▸ TEXT SECTION:

..........

What we know so far about the school shooting in Uvalde, Texas
A reported 21 people were killed in an attack by a lone gunman at an elementary school in the small town of Uvalde, Texas. At least 19 students and two adults were among the casualties.
The gunman was killed by police, according to local law enforcement officials.
The attack at Robb Elementary occurred just two days before summer break, according to the school's calendar that listed May 26 as the last day. The school taught students in grades 2 through 4 and around 600 students attended.
Here's what else we know.
Uvalde is a small community
Uvalde, Texas, is a community of around 16,000 people — most of whom are Hispanic, according to the U.S. Census data. The town sits about 85 miles west of San Antonio.
It's the kind of place where "interconnections are thick" and no one would have expected a mass shooting at the local school, Marc Duvoisin, the editor-in-chief of the nearby San Antonio Express-News, told NPR.
Uvalde is also best known as the hometown of Oscar winner Matthew McConaughey.
The shooter was from Uvalde
The 18-year-old gunman attended Uvalde High School — which had its graduation set for this coming Friday. Law enforcement said he acted alone.
State Sen. Roland Gutierrez told CNN Tuesday evening, following a briefing from Texas Rangers, that the shooter bought at least two assault rifles shortly after his 18th birthday.
"He had no problem accessing those weapons," Gutierrez said during his interview.
Texas Gov. Greg Abbott said during a press conference that it's believed that the shooter abandoned his vehicle and entered into the school with a weapon.

..........

Saved data entries:
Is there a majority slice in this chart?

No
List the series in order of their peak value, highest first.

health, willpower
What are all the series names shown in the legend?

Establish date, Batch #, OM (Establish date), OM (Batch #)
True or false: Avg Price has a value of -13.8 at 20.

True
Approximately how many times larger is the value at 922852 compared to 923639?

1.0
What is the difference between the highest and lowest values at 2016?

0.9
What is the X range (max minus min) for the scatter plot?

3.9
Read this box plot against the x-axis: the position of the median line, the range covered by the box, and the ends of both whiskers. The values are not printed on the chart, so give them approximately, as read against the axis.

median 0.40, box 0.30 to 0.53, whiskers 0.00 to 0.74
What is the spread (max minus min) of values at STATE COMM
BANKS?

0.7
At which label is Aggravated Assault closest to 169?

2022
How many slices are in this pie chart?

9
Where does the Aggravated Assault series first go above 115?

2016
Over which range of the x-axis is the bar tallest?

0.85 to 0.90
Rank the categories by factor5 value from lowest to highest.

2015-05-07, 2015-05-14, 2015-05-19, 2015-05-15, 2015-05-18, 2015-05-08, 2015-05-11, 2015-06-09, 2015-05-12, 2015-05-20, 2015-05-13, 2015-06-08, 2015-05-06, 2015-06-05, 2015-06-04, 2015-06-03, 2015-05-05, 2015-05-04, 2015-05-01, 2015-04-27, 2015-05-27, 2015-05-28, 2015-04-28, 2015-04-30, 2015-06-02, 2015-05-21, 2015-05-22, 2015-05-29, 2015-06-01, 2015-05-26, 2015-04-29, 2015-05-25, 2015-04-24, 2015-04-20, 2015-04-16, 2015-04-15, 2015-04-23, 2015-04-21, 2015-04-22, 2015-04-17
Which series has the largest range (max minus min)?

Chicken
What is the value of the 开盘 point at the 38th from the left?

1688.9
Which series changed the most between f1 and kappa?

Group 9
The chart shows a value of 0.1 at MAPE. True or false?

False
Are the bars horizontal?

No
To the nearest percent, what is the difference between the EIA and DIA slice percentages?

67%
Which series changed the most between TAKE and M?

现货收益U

..........

▸ TASK INSTRUCTIONS:
Please write the next part of the report on the Uvalde school shooting, picking up after its last sentence. The records stand apart from the report on the Uvalde school shooting and are not part of it.

▸ RESPONSE BELOW:
He added, the suspect also allegedly shot his grandmother before going to Robb Elementary.
A Border Patrol agent shot the school gunman
Local officers asked for backup after engaging with the gunman. A Border Patrol tactical unit responded to the scene, and one of its agents shot and killed the suspect, according to a source with the agency.
The school year is over and other events canceled
Graduation for the local high school is postponed for now, according to the Uvalde Consolidated School District Superintendent Hal Harrell. He spoke during a second press conference Tuesday.
Harrell clarified the district's school year is done, following the shooting, and that all other events are canceled.
Grief counseling is going to be provided for students and their families starting Wednesday morning at the local civic center, Harrell said.
Local hospitals respond and call for blood donors
Several of the patients had to be transferred to trauma centers in San Antonio for further treatment, Nordwick said.
Early Tuesday evening, local hospitals and other organizations put out a call for blood donors to respond to the tragedy.
University Health in San Antonio tweeted, "If you are looking for ways to help, please consider donating blood. Your donation can help ensure we have supplies immediately available for the victims of this tragic shooting."
The hospital said their donor room has availability through the week.
The Herby Ham Community Center also announced it would hold a blood drive Wednesday from 9 a.m. to 1 p.m., local time.
Biden and politicians respond
Biden ordered flags to be flown at half-staff at the White House and other government buildings following news of the tragedy.
Sen. Chris Murphy, a Democrat from Connecticut, took to the Senate floor hours after news of the shooting broke. Newtown, Conn., in Murphy's state, is the location of the 2012 Sandy Hook Elementary School shooting during which 26 people — mostly six and seven year olds — were killed.
Murphy has aggressively called for gun reform following that incident.
Murphy implored, "What are we doing? Days after a shooter walked into a grocery store to gun down African American patrons, we have another Sandy Hook on our hands. What are we doing?"
He pleaded with his colleagues to act on gun control legislation now.